History in the re-making
Published 1:30 pm Sunday, July 25, 2010
- Zacharias portrays Major James Innes of the Williamsburg Volunteers at Colonial Williamsburg. br><i>Contributed photo by Stephan Zacharias</i>
Stephan Zacharias loves history and loves the stage. The 1998 Pendleton High School graduate has found a way to combine both loves to make a living. He’s a historical interpreter – bringing history to life for thousands of vacationers.
He’s performed as Oregon’s John Day at the High Desert Museum in Bend; as Maj. James Innes, a revolutionary war freedom fighter in Williamsburg, Va.; and as a park ranger at Mt. McKinley Park, which is now known as the Denali National Park and Preserve.
It all started right here. His father, Tim Zacharias, has been a social sciences teacher all of Stephan’s life and passed his love of history on to his son. His love for theater came later, when he was in ninth grade at Pendleton Junior High school and was approached by high school acting teacher John Remington.
“To be perfectly honest, I got into theater because I was conned,” Zacharias said. “Mr. Remington came down from the high school to teach some classes to the ninth graders and he starts going around the school asking a bunch of the freshman males to audition. He swears to us that we won’t have to memorize any lines – that he just needs some guys for some sword-fighting scenes. To me that sounded like a pretty cool gig.”
Dangling a promised sword fight in front of a boy worked. However, his character never carried a sword and, to add insult to injury, had lines to be memorized. By the play’s end, however, Zacharias had the acting bug. He appeared in every play while in high school, acted for College Community Theatre and was on stage at the Coyote Creek Dinner Theatre.
“I think for me, being involved in theater at all came down to the people around me there in Pendleton, with Mr. Remington being the most important of the bunch,” he said. “His passion and love for theater was pretty contagious, even though it took me three years to finally be in a sword fight.”

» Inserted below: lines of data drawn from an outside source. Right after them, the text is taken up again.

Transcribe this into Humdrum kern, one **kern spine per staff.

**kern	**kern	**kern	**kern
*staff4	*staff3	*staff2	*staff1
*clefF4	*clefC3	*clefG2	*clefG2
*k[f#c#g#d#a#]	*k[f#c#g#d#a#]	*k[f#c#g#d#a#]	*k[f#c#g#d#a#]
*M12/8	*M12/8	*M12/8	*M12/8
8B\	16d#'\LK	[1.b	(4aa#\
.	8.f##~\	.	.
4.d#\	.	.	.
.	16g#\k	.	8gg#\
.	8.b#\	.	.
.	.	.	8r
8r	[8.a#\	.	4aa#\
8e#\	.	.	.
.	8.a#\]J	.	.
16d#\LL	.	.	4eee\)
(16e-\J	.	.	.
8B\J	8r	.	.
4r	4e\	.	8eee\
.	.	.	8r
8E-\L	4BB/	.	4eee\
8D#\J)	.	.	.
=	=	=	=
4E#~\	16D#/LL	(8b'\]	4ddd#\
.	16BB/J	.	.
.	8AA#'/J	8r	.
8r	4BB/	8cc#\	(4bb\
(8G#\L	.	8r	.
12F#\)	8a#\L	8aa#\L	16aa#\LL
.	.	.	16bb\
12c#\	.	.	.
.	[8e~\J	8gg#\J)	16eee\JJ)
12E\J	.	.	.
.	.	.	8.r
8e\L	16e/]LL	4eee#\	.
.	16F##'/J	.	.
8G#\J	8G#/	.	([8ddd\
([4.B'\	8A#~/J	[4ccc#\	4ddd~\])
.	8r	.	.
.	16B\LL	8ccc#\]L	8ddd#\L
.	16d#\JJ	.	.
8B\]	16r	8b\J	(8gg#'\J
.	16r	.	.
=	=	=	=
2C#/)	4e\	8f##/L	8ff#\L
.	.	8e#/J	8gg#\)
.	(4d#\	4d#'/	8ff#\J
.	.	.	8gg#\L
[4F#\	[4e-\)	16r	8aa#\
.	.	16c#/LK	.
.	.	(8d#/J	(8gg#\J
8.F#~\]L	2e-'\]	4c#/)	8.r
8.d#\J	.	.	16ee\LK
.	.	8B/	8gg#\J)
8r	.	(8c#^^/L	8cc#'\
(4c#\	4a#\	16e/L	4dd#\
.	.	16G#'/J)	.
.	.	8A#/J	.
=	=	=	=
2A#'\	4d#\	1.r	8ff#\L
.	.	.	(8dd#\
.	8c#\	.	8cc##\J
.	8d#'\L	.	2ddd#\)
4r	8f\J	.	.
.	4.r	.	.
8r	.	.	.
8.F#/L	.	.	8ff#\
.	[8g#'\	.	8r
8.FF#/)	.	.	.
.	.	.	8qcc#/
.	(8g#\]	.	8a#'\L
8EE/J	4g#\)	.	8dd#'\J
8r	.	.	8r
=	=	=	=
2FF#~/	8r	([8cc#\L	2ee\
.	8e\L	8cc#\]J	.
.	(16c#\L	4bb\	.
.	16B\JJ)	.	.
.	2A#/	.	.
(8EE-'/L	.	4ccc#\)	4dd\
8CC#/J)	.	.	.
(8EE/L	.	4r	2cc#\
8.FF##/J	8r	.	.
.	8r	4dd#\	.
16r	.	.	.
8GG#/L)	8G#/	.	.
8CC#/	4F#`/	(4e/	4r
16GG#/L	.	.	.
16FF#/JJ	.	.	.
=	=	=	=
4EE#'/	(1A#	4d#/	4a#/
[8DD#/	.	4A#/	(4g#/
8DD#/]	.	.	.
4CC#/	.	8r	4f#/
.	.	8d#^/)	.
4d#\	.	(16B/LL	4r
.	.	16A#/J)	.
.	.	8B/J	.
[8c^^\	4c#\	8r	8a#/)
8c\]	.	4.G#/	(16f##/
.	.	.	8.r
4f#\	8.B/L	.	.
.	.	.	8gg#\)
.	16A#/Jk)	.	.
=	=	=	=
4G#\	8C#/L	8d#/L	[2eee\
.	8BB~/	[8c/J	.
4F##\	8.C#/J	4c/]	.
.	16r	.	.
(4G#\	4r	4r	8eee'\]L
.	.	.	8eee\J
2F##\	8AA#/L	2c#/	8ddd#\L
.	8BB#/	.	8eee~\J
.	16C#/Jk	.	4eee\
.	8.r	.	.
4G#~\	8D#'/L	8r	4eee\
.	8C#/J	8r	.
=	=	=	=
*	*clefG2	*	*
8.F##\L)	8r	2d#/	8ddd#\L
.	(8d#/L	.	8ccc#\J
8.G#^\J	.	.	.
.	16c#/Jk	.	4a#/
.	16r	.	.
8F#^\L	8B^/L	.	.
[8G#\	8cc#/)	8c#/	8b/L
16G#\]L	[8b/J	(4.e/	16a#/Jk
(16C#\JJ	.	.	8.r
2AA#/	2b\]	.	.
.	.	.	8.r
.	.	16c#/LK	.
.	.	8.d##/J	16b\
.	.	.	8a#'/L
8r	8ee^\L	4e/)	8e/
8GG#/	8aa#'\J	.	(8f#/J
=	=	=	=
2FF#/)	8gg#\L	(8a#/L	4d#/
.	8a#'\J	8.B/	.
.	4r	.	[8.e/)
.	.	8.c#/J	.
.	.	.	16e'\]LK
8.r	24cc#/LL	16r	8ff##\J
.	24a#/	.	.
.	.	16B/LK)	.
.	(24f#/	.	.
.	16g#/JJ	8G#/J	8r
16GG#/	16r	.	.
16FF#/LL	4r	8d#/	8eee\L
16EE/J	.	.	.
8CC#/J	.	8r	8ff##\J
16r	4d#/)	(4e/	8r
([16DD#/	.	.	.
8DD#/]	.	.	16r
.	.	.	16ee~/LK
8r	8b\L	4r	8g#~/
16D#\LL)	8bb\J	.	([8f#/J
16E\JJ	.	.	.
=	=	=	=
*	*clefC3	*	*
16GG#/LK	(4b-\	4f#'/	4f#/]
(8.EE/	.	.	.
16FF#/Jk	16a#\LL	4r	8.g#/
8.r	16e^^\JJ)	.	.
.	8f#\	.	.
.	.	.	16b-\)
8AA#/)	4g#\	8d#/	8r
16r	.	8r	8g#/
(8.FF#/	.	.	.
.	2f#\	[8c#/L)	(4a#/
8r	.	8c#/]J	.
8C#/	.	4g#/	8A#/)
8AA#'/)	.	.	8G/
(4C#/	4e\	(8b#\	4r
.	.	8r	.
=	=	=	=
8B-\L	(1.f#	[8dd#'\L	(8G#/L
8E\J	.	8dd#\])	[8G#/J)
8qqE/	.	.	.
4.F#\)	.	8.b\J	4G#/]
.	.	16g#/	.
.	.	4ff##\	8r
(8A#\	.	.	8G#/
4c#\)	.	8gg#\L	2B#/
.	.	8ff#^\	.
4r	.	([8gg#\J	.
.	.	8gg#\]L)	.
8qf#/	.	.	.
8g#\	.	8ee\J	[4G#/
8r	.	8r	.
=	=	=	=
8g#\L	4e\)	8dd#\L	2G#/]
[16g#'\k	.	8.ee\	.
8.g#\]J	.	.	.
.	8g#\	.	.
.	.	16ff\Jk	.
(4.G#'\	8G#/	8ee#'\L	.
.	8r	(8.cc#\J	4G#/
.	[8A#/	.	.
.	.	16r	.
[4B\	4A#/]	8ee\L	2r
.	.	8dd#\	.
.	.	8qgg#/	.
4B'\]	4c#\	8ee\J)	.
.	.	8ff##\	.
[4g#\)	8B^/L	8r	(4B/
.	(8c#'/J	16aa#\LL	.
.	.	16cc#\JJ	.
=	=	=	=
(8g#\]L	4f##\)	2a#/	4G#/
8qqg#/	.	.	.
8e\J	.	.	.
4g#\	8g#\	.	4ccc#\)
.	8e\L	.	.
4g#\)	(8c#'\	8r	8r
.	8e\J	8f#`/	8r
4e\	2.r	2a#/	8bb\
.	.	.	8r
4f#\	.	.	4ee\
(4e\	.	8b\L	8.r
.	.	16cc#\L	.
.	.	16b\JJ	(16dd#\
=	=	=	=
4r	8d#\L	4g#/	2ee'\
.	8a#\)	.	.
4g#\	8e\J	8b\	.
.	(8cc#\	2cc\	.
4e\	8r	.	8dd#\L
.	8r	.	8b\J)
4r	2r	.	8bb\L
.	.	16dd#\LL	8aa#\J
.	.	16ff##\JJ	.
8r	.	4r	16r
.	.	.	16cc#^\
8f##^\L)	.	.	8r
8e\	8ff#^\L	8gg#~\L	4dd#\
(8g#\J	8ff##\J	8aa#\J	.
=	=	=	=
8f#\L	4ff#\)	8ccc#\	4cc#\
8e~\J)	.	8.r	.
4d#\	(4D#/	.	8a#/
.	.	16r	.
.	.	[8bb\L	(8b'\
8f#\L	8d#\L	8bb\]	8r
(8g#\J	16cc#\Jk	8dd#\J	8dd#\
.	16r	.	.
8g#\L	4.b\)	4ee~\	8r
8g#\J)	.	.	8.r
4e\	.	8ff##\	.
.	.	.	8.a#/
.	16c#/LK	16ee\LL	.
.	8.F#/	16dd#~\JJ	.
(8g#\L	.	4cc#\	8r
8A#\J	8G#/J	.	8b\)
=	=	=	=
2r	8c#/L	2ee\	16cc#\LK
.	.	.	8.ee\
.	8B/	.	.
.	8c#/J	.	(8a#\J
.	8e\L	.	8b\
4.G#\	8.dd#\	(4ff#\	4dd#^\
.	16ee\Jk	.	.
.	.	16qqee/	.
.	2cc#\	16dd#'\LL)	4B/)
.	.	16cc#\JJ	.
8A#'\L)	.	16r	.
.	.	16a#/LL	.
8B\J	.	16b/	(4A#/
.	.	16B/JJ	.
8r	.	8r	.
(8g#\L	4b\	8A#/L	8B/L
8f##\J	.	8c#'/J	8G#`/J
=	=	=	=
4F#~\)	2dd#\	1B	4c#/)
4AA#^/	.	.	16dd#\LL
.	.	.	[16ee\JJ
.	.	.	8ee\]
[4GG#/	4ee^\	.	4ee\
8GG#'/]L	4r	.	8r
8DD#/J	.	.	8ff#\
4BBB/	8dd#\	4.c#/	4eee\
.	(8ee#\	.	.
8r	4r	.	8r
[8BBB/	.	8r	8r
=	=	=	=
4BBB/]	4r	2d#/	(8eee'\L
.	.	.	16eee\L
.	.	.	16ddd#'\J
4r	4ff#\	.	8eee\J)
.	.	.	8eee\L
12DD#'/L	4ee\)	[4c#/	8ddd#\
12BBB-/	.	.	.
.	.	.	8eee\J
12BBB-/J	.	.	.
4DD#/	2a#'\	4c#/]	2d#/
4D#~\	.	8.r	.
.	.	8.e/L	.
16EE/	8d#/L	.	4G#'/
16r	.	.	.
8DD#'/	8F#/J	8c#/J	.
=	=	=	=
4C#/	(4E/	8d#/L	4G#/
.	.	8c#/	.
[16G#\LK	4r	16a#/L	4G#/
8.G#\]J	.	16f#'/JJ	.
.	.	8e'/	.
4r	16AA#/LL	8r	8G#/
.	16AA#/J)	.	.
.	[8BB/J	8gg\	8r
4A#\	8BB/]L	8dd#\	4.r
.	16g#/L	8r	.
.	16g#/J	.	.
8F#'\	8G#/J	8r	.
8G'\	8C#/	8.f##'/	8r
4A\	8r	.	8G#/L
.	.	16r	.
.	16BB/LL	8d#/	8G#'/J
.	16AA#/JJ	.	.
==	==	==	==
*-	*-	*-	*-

Zacharias, who also said he learned much from his acting peers, added that high school lessons have helped him excel in his current role playing.
“PHS and Mr. Remington … gave me a solid foundation as a performer and actor,” he said. “Rem taught me the value of working hard for every role, no matter how many lines you have or the amount of stage time you have. Never once in high school did I portray a leading role. I was more of a character actor, which for me has proven to be the most valuable asset over the years.”
Remington said it’s easy to teach young people when, like Zacharias, they want to learn.
“I love Stephan,” Remington said. “The thing I remember most is he was always very eager to do the prep work and script analysis for his character. Stephan was always a natural when it came to character analysis and imaginative work. He has an innate sense of history. He really was always trying to find the character’s earlier life.”
His love for history, firmly established by his father, grew in high school under another teacher.
“My father is my greatest influence in my personal love for history,” he said. “Another big influence for my love of history was my junior year history teacher, Mr. Brian Johnson,” he said. “His teaching style and his love for history, like my father’s, is contagious. These two men have a passion for what they teach, and that passion comes through in a big way.”
Little did he know he’d find a career that satisfied both passions. He was required to complete a performance internship while studying theater at Eastern Oregon University and happened across a request for performers at the Oregon Trail Interpretive Center in Baker.
“Honestly, I had no real idea what that was,” he said. “Well, that internship pretty much changed the course of my life as I had discovered a field that would enable me to use my passion for both theater and history.”
Zacharias served two stints as an intern and performed at the High Desert Museum in Bend, playing a host of characters, including the Shakespeare-loving mountain man Jim Bridger and Oregon’s legendary John Day. In 2008 he was hired by the Colonial Williamsburg Foundation. There he dons a powdered wig and plays revolutionary characters. Just to shake up his historical life a bit, he is on sabbatical from Williamsburg, portraying a forest ranger at Denali in Alaska.
Zacharias said those who become historical interpreters are a varied group.
“I work with people who come from all sorts of backgrounds from teachers to construction workers to museum professionals,” he said. “Some have degrees and some don’t. There really isn’t one specific path to the field.” He is a member and certified interpretive guide for the National Association of Interpreters.
While Zacharias has traveled far afield of his Oregon home, his heart remains firmly entrenched in the Beaver State. He treasures the times that friends from home bump into him on the cobbled streets of Colonial Williamsburg as tourists and he frequently finds his thoughts turning away from the roles he know plays to his own history.
“I love Pendleton,” he said. “It really was the perfect place for me to grow up and to this day it is one of the places I miss most, mainly because of the people. I don’t know how or where, but the first time I get an offer to come back, to Central or Eastern Oregon especially, I will be there.”